Evening after a run is always a time to enjoy and reward the body. I hook-up with one John Kuria and set forth to Join Jack Ndegwa at the waterfront. The heavens have decided to bless our work well done. This has to be one of the longest waits I have ever endured to get a beer. First at the Malls at the waterfront, we are told to wait for at least 40 mins before we are allocated seats. Not us. We can’t get out to the street bars since it’s raining heavily. We decide to hit town, first stop is Cubana; bad idea yet again. Jack cannot be allowed in. Reason? Not in the right attire, a track suit. We try to convince the “bouncers” we are these super humans who ran 56km earlier in the day but all he can ask is, what the hell is two oceans, who cares. They can never have any of it. Jack has to go and change. He never came back; I never would have either. Another hustle is to get allocated a table. You have to go and sweet talk some yello yellos at the entrance who ask for your number, they will send you the table number; too much trouble. Silver lining is that you can order at the counter and we all agree let’s have a one each at the counter and head out. As we leave, another Swara is joining us , one Lilian Onduko. She was over the moon; she made it under the 7 hrs (congrats Lilian). We relocate to Long Street and finally we can drink in peace. We leave just as it’s starting to happen on Long Street at around 1. Evening well spent after a very successful day on the road.
Sunday is spent on the City Tour bus, visiting the wineries (such a boring affair to me, may be am still too young to appreciate wines), up the Table Mountain, and drive up and down Constantia Nek hill. Monday is another day spent on the Robben Island, and again I can’t wait to be done with the tour as it sounds like a literature class nothing much to talk about here.
Tuesday is a journey back home but before that, the most active day for the Visa Authority, it’s a day to go shopping and the pain (on the wallet) is more than running up Constantia Nek Peak. I had to feign tiredness and insist on us leaving otherwise the damage may have been too much to bear. Finally it’s time to say goodbye to the Mother City and head home.

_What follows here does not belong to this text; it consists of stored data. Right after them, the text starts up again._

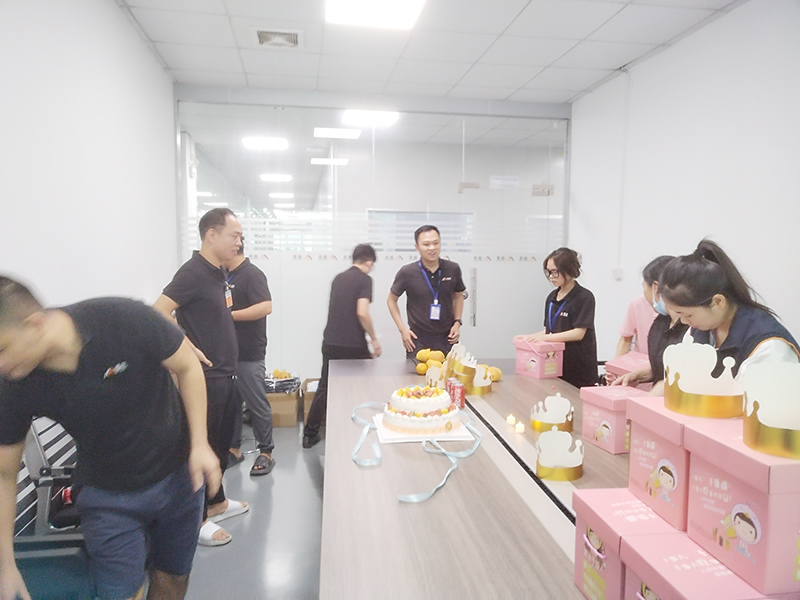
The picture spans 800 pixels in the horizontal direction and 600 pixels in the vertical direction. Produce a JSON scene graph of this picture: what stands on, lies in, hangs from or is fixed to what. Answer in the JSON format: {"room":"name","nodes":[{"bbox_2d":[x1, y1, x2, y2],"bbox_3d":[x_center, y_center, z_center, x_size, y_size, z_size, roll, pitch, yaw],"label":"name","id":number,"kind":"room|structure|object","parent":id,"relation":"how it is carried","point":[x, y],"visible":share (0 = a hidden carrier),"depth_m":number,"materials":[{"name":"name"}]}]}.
{"room":"office","nodes":[
{"label":"office","id":0,"kind":"room"},
{"bbox_2d":[0,0,177,309],"bbox_3d":[-1.428,-0.100,1.988,0.159,2.786,5.666,0,5,-8],"label":"left wall","id":1,"kind":"structure","parent":0,"point":[118,19],"depth_m":2.82,"materials":[{"name":"white paint"}]},
{"bbox_2d":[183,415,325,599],"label":"floor","id":2,"kind":"structure","parent":0,"point":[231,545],"depth_m":3.10,"materials":[{"name":"grey"}]},
{"bbox_2d":[11,415,83,557],"bbox_3d":[-1.229,0.755,2.179,0.500,0.766,0.678,0,5,-8],"label":"chair","id":3,"kind":"object","parent":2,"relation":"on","point":[37,437],"visible":0.41,"depth_m":2.06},
{"bbox_2d":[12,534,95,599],"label":"chair","id":4,"kind":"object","parent":2,"relation":"on","point":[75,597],"visible":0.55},
{"bbox_2d":[0,274,220,599],"bbox_3d":[-0.930,0.570,1.851,0.571,1.287,0.660,2,5,19],"label":"man","id":5,"kind":"object","parent":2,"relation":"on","point":[118,397],"visible":1,"depth_m":1.74},
{"bbox_2d":[152,209,247,549],"bbox_3d":[-1.034,0.365,3.137,0.481,1.656,0.594,1,5,10],"label":"man","id":6,"kind":"object","parent":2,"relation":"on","point":[211,249],"visible":0.79,"depth_m":3.03},
{"bbox_2d":[221,233,274,477],"bbox_3d":[-1.107,0.331,4.038,0.547,1.559,0.510,2,5,18],"label":"man","id":7,"kind":"object","parent":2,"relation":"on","point":[260,296],"visible":0.72,"depth_m":3.91},
{"bbox_2d":[264,372,299,426],"bbox_3d":[-1.054,0.851,5.124,0.381,0.366,0.417,0,5,-8],"label":"cardboard box","id":8,"kind":"object","parent":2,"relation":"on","point":[285,404],"visible":0.6,"depth_m":4.97,"materials":[{"name":"brown cardboard"}]},
{"bbox_2d":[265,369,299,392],"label":"plastic bag","id":9,"kind":"object","parent":8,"relation":"in","point":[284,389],"visible":0.66,"depth_m":5.03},
{"bbox_2d":[300,377,320,423],"bbox_3d":[-0.609,0.864,5.107,0.391,0.342,0.436,0,5,-8],"label":"cardboard box","id":10,"kind":"object","parent":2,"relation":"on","point":[308,400],"visible":0.26,"depth_m":4.91,"materials":[{"name":"brown cardboard"}]},
{"bbox_2d":[304,242,378,447],"bbox_3d":[-0.402,0.318,4.586,0.463,1.478,0.621,2,5,15],"label":"man","id":11,"kind":"object","parent":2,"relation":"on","point":[353,310],"visible":0.89,"depth_m":4.40},
{"bbox_2d":[387,223,467,357],"bbox_3d":[0.199,0.219,4.515,0.574,1.540,0.563,0,5,-8],"label":"man","id":12,"kind":"object","parent":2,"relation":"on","point":[419,303],"visible":0.87,"depth_m":4.33},
{"bbox_2d":[320,359,635,599],"bbox_3d":[0.368,0.904,2.364,1.269,0.745,3.117,0,5,-8],"label":"conference table","id":13,"kind":"object","parent":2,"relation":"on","point":[535,531],"visible":0.72,"depth_m":1.73,"materials":[{"name":"brown wood"}]},
{"bbox_2d":[349,400,480,505],"bbox_3d":[0.049,0.525,2.291,0.508,0.073,0.878,0,5,-8],"label":"ribbon","id":14,"kind":"object","parent":13,"relation":"on","point":[365,431],"visible":0.93,"depth_m":2.24,"materials":[{"name":"fabric"}]},
{"bbox_2d":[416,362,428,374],"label":"orange","id":15,"kind":"object","parent":13,"relation":"on","point":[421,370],"visible":0.8,"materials":[{"name":"orange food"}]},
{"bbox_2d":[372,413,476,442],"bbox_3d":[0.084,0.513,2.458,0.355,0.015,0.350,0,5,-8],"label":"cake board","id":16,"kind":"object","parent":13,"relation":"on","point":[454,434],"visible":0.48,"depth_m":2.34,"materials":[{"name":"white paper"}]},
{"bbox_2d":[381,384,460,435],"bbox_3d":[0.086,0.433,2.497,0.317,0.167,0.323,0,5,-8],"label":"cake","id":17,"kind":"object","parent":16,"relation":"on","point":[419,404],"visible":0.98,"depth_m":2.39,"materials":[{"name":"white food"}]},
{"bbox_2d":[414,349,446,374],"bbox_3d":[0.188,0.360,3.483,0.187,0.140,0.189,2,5,19],"label":"pile","id":18,"kind":"object","parent":13,"relation":"on","point":[426,352],"visible":0.81,"depth_m":3.44,"materials":[{"name":"food"}]},
{"bbox_2d":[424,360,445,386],"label":"crown","id":19,"kind":"object","parent":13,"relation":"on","point":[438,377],"visible":0.71,"depth_m":3.21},
{"bbox_2d":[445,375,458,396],"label":"soda can","id":20,"kind":"object","parent":13,"relation":"on","point":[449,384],"visible":0.48,"depth_m":2.84,"materials":[{"name":"red metal"}]},
{"bbox_2d":[451,380,465,408],"bbox_3d":[0.270,0.438,2.749,0.057,0.109,0.058,0,5,-8],"label":"soda can","id":21,"kind":"object","parent":13,"relation":"on","point":[459,399],"visible":0.98,"depth_m":2.72,"materials":[{"name":"red metal"}]},
{"bbox_2d":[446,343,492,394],"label":"paper crown","id":22,"kind":"object","parent":13,"relation":"on","point":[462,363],"visible":0.9,"depth_m":3.09,"materials":[{"name":"gold paper"}]},
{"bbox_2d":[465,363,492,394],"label":"paper crown","id":23,"kind":"object","parent":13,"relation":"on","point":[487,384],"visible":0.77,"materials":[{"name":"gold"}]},
{"bbox_2d":[486,365,502,381],"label":"mango","id":24,"kind":"object","parent":13,"relation":"on","point":[499,373],"visible":0.64,"depth_m":3.24,"materials":[{"name":"food"}]},
{"bbox_2d":[506,413,515,425],"bbox_3d":[0.462,0.499,2.496,0.042,0.038,0.042,0,5,-8],"label":"candle","id":25,"kind":"object","parent":13,"relation":"on","point":[509,419],"visible":0.96,"depth_m":2.48,"materials":[{"name":"white wax"}]},
{"bbox_2d":[515,421,525,432],"bbox_3d":[0.478,0.506,2.391,0.040,0.038,0.040,0,5,-8],"label":"candle","id":26,"kind":"object","parent":13,"relation":"on","point":[520,427],"visible":0.97,"depth_m":2.38,"materials":[{"name":"white wax"}]},
{"bbox_2d":[513,337,564,378],"bbox_3d":[0.808,0.336,3.505,0.192,0.200,0.225,-3,6,-32],"label":"gift box","id":27,"kind":"object","parent":13,"relation":"on","point":[530,358],"visible":0.99,"depth_m":3.44,"materials":[{"name":"pink paper"}]},
{"bbox_2d":[530,392,573,433],"bbox_3d":[0.622,0.455,2.465,0.174,0.137,0.179,3,6,25],"label":"paper crown","id":28,"kind":"object","parent":13,"relation":"on","point":[545,419],"visible":0.99,"depth_m":2.45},
{"bbox_2d":[534,429,583,481],"bbox_3d":[0.518,0.507,1.977,0.167,0.127,0.181,3,5,24],"label":"paper crown","id":29,"kind":"object","parent":13,"relation":"on","point":[578,466],"visible":0.99,"depth_m":1.99,"materials":[{"name":"white paper"}]},
{"bbox_2d":[577,384,647,454],"bbox_3d":[0.820,0.437,2.252,0.201,0.203,0.214,-2,5,-21],"label":"gift box","id":30,"kind":"object","parent":13,"relation":"on","point":[608,415],"visible":0.71,"depth_m":2.20,"materials":[{"name":"pink paper"}]},
{"bbox_2d":[570,487,676,599],"bbox_3d":[0.495,0.528,1.248,0.197,0.199,0.204,0,5,-8],"label":"gift box","id":31,"kind":"object","parent":13,"relation":"on","point":[577,555],"visible":0.64,"depth_m":1.22,"materials":[{"name":"pink cardboard"}]},
{"bbox_2d":[626,397,694,531],"bbox_3d":[0.620,0.340,1.301,0.192,0.222,0.189,0,5,-8],"label":"box","id":32,"kind":"object","parent":31,"relation":"on","point":[636,426],"visible":0.55,"depth_m":1.25,"materials":[{"name":"pink cardboard"}]},
{"bbox_2d":[663,337,743,417],"bbox_3d":[0.700,0.168,1.378,0.183,0.150,0.192,2,5,23],"label":"crown","id":33,"kind":"object","parent":32,"relation":"on","point":[691,394],"visible":0.99,"depth_m":1.33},
{"bbox_2d":[602,350,651,388],"bbox_3d":[1.186,0.362,2.954,0.250,0.181,0.261,-2,6,-28],"label":"gift box","id":34,"kind":"object","parent":13,"relation":"on","point":[618,365],"visible":0.41,"depth_m":2.93,"materials":[{"name":"pink cardboard"}]},
{"bbox_2d":[621,529,782,599],"bbox_3d":[0.552,0.550,1.062,0.221,0.179,0.223,0,5,-8],"label":"gift box","id":35,"kind":"object","parent":13,"relation":"on","point":[698,555],"visible":0.78,"depth_m":1.06,"materials":[{"name":"pink cardboard"}]},
{"bbox_2d":[684,420,799,597],"bbox_3d":[0.671,0.357,1.089,0.201,0.223,0.221,0,5,-8],"label":"gift box","id":36,"kind":"object","parent":35,"relation":"on","point":[713,474],"visible":0.94,"depth_m":1.03,"materials":[{"name":"pink cardboard"}]},
{"bbox_2d":[741,361,799,458],"bbox_3d":[0.736,0.194,1.113,0.202,0.144,0.207,0,5,-8],"label":"crown","id":37,"kind":"object","parent":36,"relation":"on","point":[754,405],"visible":0.98,"depth_m":1.11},
{"bbox_2d":[518,248,599,387],"bbox_3d":[1.051,0.334,3.946,0.527,1.264,0.576,0,5,-8],"label":"woman","id":38,"kind":"object","parent":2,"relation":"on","point":[563,276],"visible":0.71,"depth_m":3.78},
{"bbox_2d":[612,284,658,361],"bbox_3d":[1.475,0.439,3.366,0.525,1.275,0.527,-4,7,-43],"label":"person","id":39,"kind":"object","parent":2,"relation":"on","point":[631,323],"visible":0.27,"depth_m":3.33},
{"bbox_2d":[611,254,686,391],"bbox_3d":[1.243,0.426,2.733,0.481,1.192,0.589,2,5,14],"label":"woman","id":40,"kind":"object","parent":2,"relation":"on","point":[658,331],"visible":0.27,"depth_m":2.69},
{"bbox_2d":[656,239,799,392],"bbox_3d":[1.197,0.462,2.225,0.495,1.314,0.602,0,5,-8],"label":"woman","id":41,"kind":"object","parent":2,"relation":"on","point":[732,308],"visible":0.41,"depth_m":2.14},
{"bbox_2d":[241,137,288,150],"bbox_3d":[-1.693,-1.981,7.581,0.522,0.078,0.443,0,5,-8],"label":"ceiling light","id":42,"kind":"object","parent":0,"point":[260,143],"visible":0.92,"depth_m":7.47,"materials":[{"name":"white"}]},
{"bbox_2d":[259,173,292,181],"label":"ceiling light","id":43,"kind":"object","parent":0,"point":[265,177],"visible":0.96,"depth_m":9.97,"materials":[{"name":"white"}]},
{"bbox_2d":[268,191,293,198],"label":"ceiling light","id":44,"kind":"object","parent":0,"point":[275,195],"visible":0.96,"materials":[{"name":"white"}]},
{"bbox_2d":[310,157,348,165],"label":"ceiling light","id":45,"kind":"object","parent":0,"point":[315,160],"visible":0.94,"depth_m":8.70,"materials":[{"name":"white"}]},
{"bbox_2d":[313,127,361,138],"bbox_3d":[-0.735,-1.950,7.008,0.511,0.064,0.412,0,5,-8],"label":"ceiling light","id":46,"kind":"object","parent":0,"point":[338,131],"visible":0.97,"depth_m":6.91,"materials":[{"name":"white"}]},
{"bbox_2d":[171,86,567,380],"bbox_3d":[-0.185,-0.316,5.334,3.298,2.770,0.175,0,5,-8],"label":"glass partition wall","id":47,"kind":"structure","parent":0,"point":[303,266],"depth_m":5.24,"materials":[{"name":"glass"}]},
{"bbox_2d":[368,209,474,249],"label":"window","id":48,"kind":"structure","parent":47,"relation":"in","point":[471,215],"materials":[{"name":"glass"}]},
{"bbox_2d":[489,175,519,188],"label":"paper sign","id":49,"kind":"object","parent":47,"relation":"attached to","point":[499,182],"visible":0.95,"depth_m":5.39,"materials":[{"name":"white"}]},
{"bbox_2d":[341,109,398,126],"bbox_3d":[-0.300,-1.844,6.059,0.485,0.080,0.435,0,5,-8],"label":"ceiling light","id":50,"kind":"object","parent":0,"point":[388,120],"visible":0.84,"depth_m":5.98,"materials":[{"name":"white"}]},
{"bbox_2d":[116,0,741,103],"bbox_3d":[0.266,-1.597,2.573,3.798,0.116,5.834,0,5,-8],"label":"ceiling","id":51,"kind":"structure","parent":0,"point":[608,63],"depth_m":3.90,"materials":[{"name":"white tile"}]},
{"bbox_2d":[253,28,302,48],"bbox_3d":[-0.770,-1.646,3.773,0.294,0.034,0.306,0,5,-8],"label":"air vent","id":52,"kind":"object","parent":51,"relation":"in","point":[265,36],"visible":0.99,"depth_m":3.76,"materials":[{"name":"white metal"}]},
{"bbox_2d":[324,0,425,29],"bbox_3d":[-0.127,-1.557,3.077,0.494,0.079,0.636,0,5,-8],"label":"ceiling light","id":53,"kind":"object","parent":51,"relation":"in","point":[400,12],"visible":0.98,"depth_m":3.23,"materials":[{"name":"white"}]},
{"bbox_2d":[568,0,799,369],"bbox_3d":[2.029,-0.128,2.456,0.153,2.812,5.751,0,5,-8],"label":"right wall","id":54,"kind":"structure","parent":0,"point":[678,46],"depth_m":3.59,"materials":[{"name":"white paint"}]},
{"bbox_2d":[612,267,622,279],"bbox_3d":[1.676,-0.206,4.628,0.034,0.089,0.085,0,5,-8],"label":"wall socket","id":55,"kind":"object","parent":54,"relation":"attached to","point":[618,274],"visible":0.96,"depth_m":4.61,"materials":[{"name":"white"}]},
{"bbox_2d":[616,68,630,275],"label":"conduit","id":56,"kind":"object","parent":54,"relation":"attached to","point":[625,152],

Thanks to many who played a part in one way or another to enable us go to Cape Town and run and carry the Club’s flag up and high. Notably to Tata Nduku for setting up a WhatsApp group for the runners even though she was not participating. Be blessed. Mr. Chairman for always keeping in touch and always eager to find out how we are doing and faring. Hats off.
Thanks to the CRE for the many challenging runs set up to prepare us for such challenges.
Did I hear King James call for Comrades power? Well, thanks but no thanks James. All the best mate. May be in a year’s time.
As they say, beauty is in the eyes of the beer holder and I saw it in Mother City and I will definitely go back to run this one.